The video data and the meta data 100 with respect to the video data
may be stored in the server 200 or recorded on the disc or the
external storage device in a multiplexed or independent manner.
Furthermore, it is understood that the image processing apparatus
400 need not receive the video data and the meta data from a same
source in all aspects of the present invention. For example, in
some aspects, the image processing apparatus 400 may download the
video data from the server 200 and read the meta data 100 with
respect to the video data from the disc. Also, the image processing
apparatus 400 may read the video data from the disc, and download
the meta data 100 with respect to the video data from the server
200. Moreover, while not required, the image processing apparatus
400 can include a drive to read the disc directly, or can be
connected to a separate drive.
[0063] When the video data and/or the meta data 100 with respect to
the video data are stored in the server 200, the image processing
apparatus 400 may download the video data and/or the meta data 100
with respect to the video data from the server 200 through the
communication network 300 and use the video data and/or the meta
data 100. The server 200 may be operated by a content provider such
as a broadcasting station or a general content producer, and stores
the video data and/or the meta data 100 with respect to the video
data. The server 200 extracts contents requested by a user and
provides the contents to the user.
[0064] The communication unit 470 requests the server 200 to
provide the video data and/or the meta data 100 with respect to the
video data, which are desired by the user, through the wired or
wireless communication network 300 and receives the video data
and/or the meta data 100 with respect to the video data from the
server 200. When the communication unit 470 uses a wireless
communication technique, the communication unit 470 may include a
radio signal transceiver (not shown), a baseband processor (not
shown), and/or a link controller (not shown). The wireless
communication technique may be a WLAN, Bluetooth, Zigbee, Wibro,
etc.
[0065] The local storage 480 stores information downloaded by the
communication unit 470 from the server 200, or read from the disc
or external storage device. In the shown embodiment, the local
storage 480 stores the video data and/or the meta data 100 with
respect to the video data received from the server 200 through the
communication unit 470, though it is understood that all
embodiments are not limited thereto. For example, as described
above, the video data and/or the meta data may be received from a
disc or an external storage device. Furthermore, the video data
and/or the meta data need not be stored in the local storage in all
embodiments.
[0066] If the video data and/or the meta data 100 with respect to
the video data are recorded on the disc in a multiplexed or
independent manner, when the disc is loaded in the image processing
apparatus 400, the video data decoder 410 and the meta data
analyzer 420 respectively read the video data and the meta data 100
from the disc. The meta data 100 may be recorded in a lead-in
region, a user data region, and/or a lead-out region of the disc.

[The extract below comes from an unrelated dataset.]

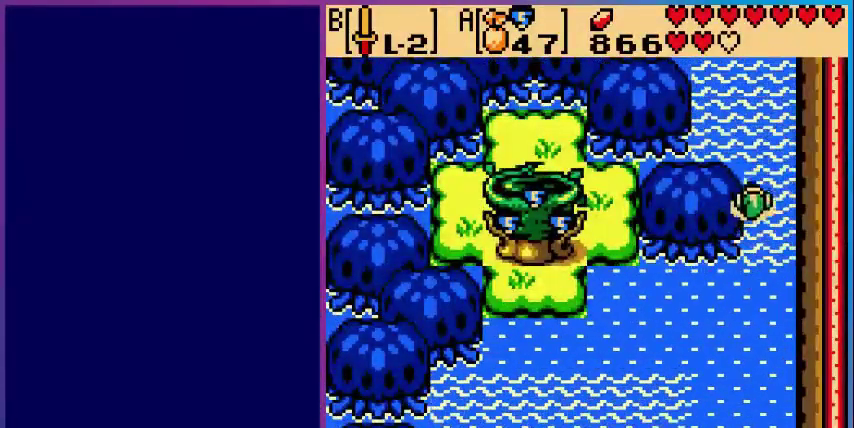
{"buttons": ["A", "DPAD_UP"], "events": [[280, "A", "down"]]}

When the video data is recorded on the disc, the data is read by a
drive (not shown), and the meta data analyzer 420 extracts, from
the read meta data 100, a disc identifier to identify the disc on
which the video data is recorded and a title identifier
representing which title on the disc corresponds to the video data.
Accordingly, the meta data analyzer 420 determines which video data
the meta data 100 is associated with, using the disc identifier and
the title identifier.
[0067] The meta data analyzer 420 detects an output duration of
frames including an object from the meta data 100. When an output
point in time of a current frame is included in the output duration
of the frames including the object, the meta data analyzer 420
parses background depth information and object depth information
about the current frame from the meta data 100 and sends the parsed
background depth information and the object depth information to
the depth map generator 440.
[0068] The mask buffer 430 temporarily stores a mask to be applied
to a currently output frame, when information on the mask is
defined as object region information for an object included in the
currently output frame. The mask may be constructed in such a
manner that a portion corresponding to the object has a color
different from that of other portions, or the mask may be
perforated along the shape of the object.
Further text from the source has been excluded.